Forças leais ao Governo de Unidade Nacional líbio (GNA) anunciaram neste sábado (3) ter lançado um novo ataque contra o último reduto do grupo Estado Islâmico (EI) na cidade de Sirte.
“Os combates começaram. Estamos atacando as últimas posições do Daesh no distrito 3”, disse à AFP um combatente das forças do GNA, empregando o acrônimo em árabe para o EI.
“Nossas forças avançam ao interior dos últimos focos (de resistência), onde se escondem os últimos combatentes do Daesh no distrito 3 e tomaram o controle de várias posições”, entre elas dois bancos e um hotel, confirmou o GNA no Facebook, acrescentando que desarticularam um ataque suicida com carro-bomba.
Situada na costa mediterrânea 450 km a leste de Trípoli, Sirte se tornou o reduto do EI na Líbia desde que o país foi ocupado, em junho de 2015.
Esses novos combates deixaram ao menos 10 mortos e cerca de 60 feridos nas fileiras dos pró-GNA, segundo um médico do Hospital Central de Misrata.

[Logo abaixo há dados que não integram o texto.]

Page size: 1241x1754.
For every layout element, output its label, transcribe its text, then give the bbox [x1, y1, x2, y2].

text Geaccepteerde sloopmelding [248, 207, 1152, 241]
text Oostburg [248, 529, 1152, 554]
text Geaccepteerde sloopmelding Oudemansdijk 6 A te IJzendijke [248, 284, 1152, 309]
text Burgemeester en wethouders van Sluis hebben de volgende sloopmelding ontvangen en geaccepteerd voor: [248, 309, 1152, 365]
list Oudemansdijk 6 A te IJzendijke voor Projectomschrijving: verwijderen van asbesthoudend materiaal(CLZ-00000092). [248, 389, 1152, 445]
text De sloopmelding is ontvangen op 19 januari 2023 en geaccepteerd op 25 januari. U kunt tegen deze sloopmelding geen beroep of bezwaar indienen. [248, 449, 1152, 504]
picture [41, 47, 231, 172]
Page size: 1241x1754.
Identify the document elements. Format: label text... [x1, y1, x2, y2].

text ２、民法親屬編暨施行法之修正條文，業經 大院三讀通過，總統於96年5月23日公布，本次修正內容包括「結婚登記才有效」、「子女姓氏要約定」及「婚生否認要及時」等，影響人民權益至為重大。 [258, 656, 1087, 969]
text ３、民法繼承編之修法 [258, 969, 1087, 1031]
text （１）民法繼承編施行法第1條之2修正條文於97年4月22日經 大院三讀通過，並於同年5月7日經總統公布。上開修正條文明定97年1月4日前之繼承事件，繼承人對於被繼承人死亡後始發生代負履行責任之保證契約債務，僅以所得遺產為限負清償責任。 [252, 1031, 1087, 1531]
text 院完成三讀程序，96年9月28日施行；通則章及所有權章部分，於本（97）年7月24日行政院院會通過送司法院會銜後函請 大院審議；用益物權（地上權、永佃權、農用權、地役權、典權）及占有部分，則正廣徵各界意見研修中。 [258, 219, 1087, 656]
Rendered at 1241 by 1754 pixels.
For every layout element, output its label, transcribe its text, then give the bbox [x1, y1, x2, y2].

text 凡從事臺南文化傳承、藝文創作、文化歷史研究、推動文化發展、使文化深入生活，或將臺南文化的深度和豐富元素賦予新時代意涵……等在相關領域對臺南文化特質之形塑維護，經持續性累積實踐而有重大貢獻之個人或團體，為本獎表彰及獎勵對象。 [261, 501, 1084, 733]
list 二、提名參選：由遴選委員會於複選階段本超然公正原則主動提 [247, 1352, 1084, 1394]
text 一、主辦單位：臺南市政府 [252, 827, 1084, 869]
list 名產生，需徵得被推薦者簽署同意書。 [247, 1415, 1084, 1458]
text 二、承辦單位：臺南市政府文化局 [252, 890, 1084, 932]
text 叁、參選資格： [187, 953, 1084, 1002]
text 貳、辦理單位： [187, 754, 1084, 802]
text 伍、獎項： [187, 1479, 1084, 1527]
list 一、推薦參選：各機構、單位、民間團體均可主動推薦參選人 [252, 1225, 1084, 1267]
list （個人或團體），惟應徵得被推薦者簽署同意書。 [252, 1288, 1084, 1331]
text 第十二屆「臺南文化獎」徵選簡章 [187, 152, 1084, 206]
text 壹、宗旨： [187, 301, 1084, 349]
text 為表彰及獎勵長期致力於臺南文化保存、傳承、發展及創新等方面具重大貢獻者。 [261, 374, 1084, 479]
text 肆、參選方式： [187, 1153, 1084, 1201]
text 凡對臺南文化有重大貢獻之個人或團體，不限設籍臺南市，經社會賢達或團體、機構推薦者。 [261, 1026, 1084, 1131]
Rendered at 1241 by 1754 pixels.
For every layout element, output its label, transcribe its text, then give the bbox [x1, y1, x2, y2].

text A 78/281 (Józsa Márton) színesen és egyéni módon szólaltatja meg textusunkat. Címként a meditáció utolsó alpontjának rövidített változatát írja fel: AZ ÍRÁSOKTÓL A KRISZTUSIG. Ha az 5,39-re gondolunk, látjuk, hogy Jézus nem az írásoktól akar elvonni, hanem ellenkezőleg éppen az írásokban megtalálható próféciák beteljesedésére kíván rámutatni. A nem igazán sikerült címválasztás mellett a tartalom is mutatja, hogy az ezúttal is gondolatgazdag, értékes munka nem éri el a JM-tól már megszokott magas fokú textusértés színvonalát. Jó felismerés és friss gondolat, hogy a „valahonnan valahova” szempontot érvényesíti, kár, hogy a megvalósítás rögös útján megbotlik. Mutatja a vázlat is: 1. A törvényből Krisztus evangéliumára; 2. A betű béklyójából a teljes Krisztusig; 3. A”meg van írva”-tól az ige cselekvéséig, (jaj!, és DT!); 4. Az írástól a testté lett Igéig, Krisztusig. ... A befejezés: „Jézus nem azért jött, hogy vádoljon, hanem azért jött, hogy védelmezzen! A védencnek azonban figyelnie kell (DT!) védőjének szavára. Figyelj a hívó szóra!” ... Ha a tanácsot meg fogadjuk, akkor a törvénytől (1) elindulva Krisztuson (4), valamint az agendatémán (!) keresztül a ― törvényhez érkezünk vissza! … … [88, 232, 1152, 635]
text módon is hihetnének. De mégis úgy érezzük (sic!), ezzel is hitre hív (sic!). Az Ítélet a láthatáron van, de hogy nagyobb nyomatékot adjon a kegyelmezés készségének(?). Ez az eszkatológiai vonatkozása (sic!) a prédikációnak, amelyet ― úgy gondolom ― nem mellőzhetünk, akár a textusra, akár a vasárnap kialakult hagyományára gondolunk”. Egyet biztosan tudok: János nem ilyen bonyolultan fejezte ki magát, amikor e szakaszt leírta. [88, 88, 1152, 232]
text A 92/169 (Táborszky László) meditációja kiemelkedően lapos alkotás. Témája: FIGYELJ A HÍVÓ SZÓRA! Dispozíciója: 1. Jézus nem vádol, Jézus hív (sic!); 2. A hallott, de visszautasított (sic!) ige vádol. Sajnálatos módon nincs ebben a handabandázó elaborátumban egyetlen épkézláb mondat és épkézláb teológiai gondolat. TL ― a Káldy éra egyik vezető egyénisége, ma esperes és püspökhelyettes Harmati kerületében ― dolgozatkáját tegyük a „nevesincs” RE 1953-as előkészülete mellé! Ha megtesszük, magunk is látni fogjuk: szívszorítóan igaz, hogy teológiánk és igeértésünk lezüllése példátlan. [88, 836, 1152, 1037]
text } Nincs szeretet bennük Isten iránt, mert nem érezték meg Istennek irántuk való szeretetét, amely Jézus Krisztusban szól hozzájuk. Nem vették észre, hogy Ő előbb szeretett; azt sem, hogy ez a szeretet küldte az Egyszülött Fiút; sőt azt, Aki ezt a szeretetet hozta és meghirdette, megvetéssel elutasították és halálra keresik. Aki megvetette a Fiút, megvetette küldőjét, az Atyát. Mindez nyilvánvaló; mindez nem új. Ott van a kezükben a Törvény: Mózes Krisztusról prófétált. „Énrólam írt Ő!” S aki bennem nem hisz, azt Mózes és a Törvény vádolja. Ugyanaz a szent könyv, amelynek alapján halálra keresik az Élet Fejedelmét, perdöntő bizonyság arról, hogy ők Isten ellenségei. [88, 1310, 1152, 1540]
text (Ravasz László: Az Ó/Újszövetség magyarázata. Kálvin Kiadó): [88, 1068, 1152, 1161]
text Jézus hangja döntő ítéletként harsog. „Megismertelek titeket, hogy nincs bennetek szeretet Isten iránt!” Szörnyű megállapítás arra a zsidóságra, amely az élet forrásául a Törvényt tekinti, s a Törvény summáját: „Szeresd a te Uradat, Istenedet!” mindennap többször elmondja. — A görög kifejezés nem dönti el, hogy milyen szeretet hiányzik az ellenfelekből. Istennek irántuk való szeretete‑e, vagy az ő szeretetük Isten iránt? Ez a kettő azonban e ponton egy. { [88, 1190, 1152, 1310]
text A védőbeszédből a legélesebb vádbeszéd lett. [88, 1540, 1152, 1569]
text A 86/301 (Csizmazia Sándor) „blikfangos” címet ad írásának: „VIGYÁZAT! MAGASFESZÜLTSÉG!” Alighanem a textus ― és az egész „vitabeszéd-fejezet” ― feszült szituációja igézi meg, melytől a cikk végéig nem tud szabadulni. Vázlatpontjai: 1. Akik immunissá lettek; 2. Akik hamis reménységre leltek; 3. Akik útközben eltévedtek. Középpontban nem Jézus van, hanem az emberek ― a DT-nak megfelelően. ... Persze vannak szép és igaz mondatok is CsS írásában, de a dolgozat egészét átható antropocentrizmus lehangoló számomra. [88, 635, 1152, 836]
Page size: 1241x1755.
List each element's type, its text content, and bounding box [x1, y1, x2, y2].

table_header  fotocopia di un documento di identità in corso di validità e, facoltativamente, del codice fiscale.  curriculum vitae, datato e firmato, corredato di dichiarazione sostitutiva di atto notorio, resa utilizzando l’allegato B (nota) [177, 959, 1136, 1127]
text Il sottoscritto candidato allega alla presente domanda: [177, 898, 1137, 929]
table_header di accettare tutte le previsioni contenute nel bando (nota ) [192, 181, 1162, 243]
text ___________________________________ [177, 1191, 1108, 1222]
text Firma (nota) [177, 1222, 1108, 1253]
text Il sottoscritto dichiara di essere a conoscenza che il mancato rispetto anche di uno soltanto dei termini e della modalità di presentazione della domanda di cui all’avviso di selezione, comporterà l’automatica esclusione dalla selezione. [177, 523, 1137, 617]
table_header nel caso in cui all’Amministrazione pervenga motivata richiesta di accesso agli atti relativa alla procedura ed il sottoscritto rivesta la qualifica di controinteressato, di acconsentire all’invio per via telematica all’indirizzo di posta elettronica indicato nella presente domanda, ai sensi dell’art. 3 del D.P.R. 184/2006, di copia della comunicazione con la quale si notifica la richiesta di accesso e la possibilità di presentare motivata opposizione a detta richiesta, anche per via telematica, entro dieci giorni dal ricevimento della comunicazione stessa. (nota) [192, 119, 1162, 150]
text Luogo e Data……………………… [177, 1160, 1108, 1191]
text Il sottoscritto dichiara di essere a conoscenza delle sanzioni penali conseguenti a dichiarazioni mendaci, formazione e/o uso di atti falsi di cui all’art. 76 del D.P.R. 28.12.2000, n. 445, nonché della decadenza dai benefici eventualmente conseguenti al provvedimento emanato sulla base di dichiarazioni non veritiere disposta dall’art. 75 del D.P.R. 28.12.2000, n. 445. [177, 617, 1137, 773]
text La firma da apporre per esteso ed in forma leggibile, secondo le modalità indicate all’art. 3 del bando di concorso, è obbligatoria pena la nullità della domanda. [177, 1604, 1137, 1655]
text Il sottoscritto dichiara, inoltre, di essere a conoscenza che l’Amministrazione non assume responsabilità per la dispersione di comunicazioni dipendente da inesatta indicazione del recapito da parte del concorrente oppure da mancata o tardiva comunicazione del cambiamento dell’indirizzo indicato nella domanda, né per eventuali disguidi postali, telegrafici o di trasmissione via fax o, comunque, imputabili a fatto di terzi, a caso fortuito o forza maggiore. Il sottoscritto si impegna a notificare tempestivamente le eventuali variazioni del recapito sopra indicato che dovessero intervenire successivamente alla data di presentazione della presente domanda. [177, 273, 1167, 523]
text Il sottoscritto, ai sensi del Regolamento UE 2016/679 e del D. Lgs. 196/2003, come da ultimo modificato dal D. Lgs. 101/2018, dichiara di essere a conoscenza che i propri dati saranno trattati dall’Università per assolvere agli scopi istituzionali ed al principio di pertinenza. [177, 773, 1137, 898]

Um fotógrafo da AFP presente em Sirte viu ambulâncias deixarem a cidade em direção a Misrata, situada no meio do caminho entre Sirte e Trípoli.
Segundo o GNA, ao menos dez cadáveres de extremistas foram encontrados em uma escola do distrito 1 da cidade.
Em maio passado, as tropas leais ao GNA lançaram uma operação militar para voltar a controlar a cidade.
No último domingo (28), as forças do governo anunciaram o início da batalha final para reconquistar todo o território de Sirte.
Na quarta-feira (31), o chefe do governo provisório, Fayez Al-Sarraj, visitou a cidade pela primeira vez desde que as forças leais lançaram sua ofensiva.
Al-Sarraj e alguns de seus ministros visitaram as linhas de frente e o centro de conferências Uagadugu, que foi utilizado durante meses pelo EI como centro de operações.
“Continuaremos expulsando, com a ajuda de Deus, o que resta do Daesh, e vamos atingi-los onde quer que estejam em nosso país”, prometeu Al-Sarraj.
A tomada da cidade por parte do EI no ano passado alarmou a comunidade internacional, que temia que os extremistas utilizassem-na para preparar ataques na Europa.
Os extremistas aproveitaram o caos na Líbia após a revolta popular de 2011 para se apoderar de Sirte, em junho de 2015.
A ofensiva recebeu apoio aéreo dos Estados Unidos.
O Pentágono informou na sexta-feira (2) que, desde o início da campanha aérea, em 1º de agosto, os drones, helicópteros e bombardeiros americanos atacaram 108 vezes alvos do EI em Sirte.
Permanecem na cidade menos de 200 combatentes extremistas, segundo o porta-voz do Pentágono, Jeff Davis, que garantiu que as forças do GNA conseguiram cercá-los completamente.
A queda de Sirte representaria um novo golpe para o grupo extremista sunita, que já bate em retirada em várias partes da Síria e do Iraque.